<<<<
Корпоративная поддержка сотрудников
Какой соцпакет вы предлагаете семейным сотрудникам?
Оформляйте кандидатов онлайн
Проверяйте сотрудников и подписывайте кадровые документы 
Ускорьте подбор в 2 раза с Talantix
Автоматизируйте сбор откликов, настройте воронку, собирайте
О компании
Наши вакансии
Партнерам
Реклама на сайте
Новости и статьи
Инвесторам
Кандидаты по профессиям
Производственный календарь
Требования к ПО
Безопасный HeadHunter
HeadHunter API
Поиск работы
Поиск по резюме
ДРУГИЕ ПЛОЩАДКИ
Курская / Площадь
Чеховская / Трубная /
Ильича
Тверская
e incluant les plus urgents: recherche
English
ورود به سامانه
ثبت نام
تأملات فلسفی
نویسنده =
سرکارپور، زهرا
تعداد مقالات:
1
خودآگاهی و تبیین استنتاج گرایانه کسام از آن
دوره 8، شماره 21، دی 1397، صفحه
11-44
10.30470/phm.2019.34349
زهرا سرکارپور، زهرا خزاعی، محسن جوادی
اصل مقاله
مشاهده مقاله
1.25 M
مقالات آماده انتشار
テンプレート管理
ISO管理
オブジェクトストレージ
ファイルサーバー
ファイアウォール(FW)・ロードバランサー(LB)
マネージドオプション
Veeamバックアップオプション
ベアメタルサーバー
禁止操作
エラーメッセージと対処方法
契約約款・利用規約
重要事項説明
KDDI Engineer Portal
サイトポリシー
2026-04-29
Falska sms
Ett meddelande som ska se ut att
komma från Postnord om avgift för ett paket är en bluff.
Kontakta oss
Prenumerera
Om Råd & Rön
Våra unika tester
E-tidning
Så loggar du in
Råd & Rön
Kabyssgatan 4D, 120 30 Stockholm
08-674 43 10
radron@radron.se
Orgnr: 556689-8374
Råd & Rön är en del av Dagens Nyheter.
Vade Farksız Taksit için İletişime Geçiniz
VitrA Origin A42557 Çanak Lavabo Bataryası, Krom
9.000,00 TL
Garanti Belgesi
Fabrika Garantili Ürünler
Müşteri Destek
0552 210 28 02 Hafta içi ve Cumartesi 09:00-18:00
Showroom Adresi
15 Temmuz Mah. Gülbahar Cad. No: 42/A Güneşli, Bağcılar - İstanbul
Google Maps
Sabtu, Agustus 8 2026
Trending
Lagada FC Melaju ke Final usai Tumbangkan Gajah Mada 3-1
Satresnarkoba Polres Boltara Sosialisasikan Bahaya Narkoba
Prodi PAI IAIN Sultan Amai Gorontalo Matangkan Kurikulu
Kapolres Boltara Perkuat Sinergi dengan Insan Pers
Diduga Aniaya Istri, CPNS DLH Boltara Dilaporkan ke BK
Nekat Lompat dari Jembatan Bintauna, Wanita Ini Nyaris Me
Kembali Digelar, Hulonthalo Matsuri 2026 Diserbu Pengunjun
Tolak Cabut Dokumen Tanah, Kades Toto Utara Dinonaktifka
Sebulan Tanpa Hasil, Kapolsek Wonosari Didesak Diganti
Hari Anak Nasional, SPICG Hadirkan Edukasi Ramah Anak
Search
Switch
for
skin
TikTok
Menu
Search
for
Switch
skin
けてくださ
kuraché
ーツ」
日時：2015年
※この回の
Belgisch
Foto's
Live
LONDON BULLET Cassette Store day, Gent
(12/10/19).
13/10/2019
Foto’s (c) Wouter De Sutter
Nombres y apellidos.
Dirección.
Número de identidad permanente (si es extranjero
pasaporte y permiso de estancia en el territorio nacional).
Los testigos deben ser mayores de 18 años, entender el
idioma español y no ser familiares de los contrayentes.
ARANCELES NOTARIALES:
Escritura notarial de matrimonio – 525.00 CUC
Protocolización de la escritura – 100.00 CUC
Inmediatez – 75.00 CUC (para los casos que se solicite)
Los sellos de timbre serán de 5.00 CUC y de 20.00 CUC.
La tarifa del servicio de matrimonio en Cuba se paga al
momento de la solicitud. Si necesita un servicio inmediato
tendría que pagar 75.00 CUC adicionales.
>>>>
# Written task:
Reproduce the rows word for word, from their very first line through the line containing "Ett meddelande som ska se ut att".

# Task solution:
Корпоративная поддержка сотрудников
Какой соцпакет вы предлагаете семейным сотрудникам?
Оформляйте кандидатов онлайн
Проверяйте сотрудников и подписывайте кадровые документы 
Ускорьте подбор в 2 раза с Talantix
Автоматизируйте сбор откликов, настройте воронку, собирайте
О компании
Наши вакансии
Партнерам
Реклама на сайте
Новости и статьи
Инвесторам
Кандидаты по профессиям
Производственный календарь
Требования к ПО
Безопасный HeadHunter
HeadHunter API
Поиск работы
Поиск по резюме
ДРУГИЕ ПЛОЩАДКИ
Курская / Площадь
Чеховская / Трубная /
Ильича
Тверская
e incluant les plus urgents: recherche
English
ورود به سامانه
ثبت نام
تأملات فلسفی
نویسنده =
سرکارپور، زهرا
تعداد مقالات:
1
خودآگاهی و تبیین استنتاج گرایانه کسام از آن
دوره 8، شماره 21، دی 1397، صفحه
11-44
10.30470/phm.2019.34349
زهرا سرکارپور، زهرا خزاعی، محسن جوادی
اصل مقاله
مشاهده مقاله
1.25 M
مقالات آماده انتشار
テンプレート管理
ISO管理
オブジェクトストレージ
ファイルサーバー
ファイアウォール(FW)・ロードバランサー(LB)
マネージドオプション
Veeamバックアップオプション
ベアメタルサーバー
禁止操作
エラーメッセージと対処方法
契約約款・利用規約
重要事項説明
KDDI Engineer Portal
サイトポリシー
2026-04-29
Falska sms
Ett meddelande som ska se ut att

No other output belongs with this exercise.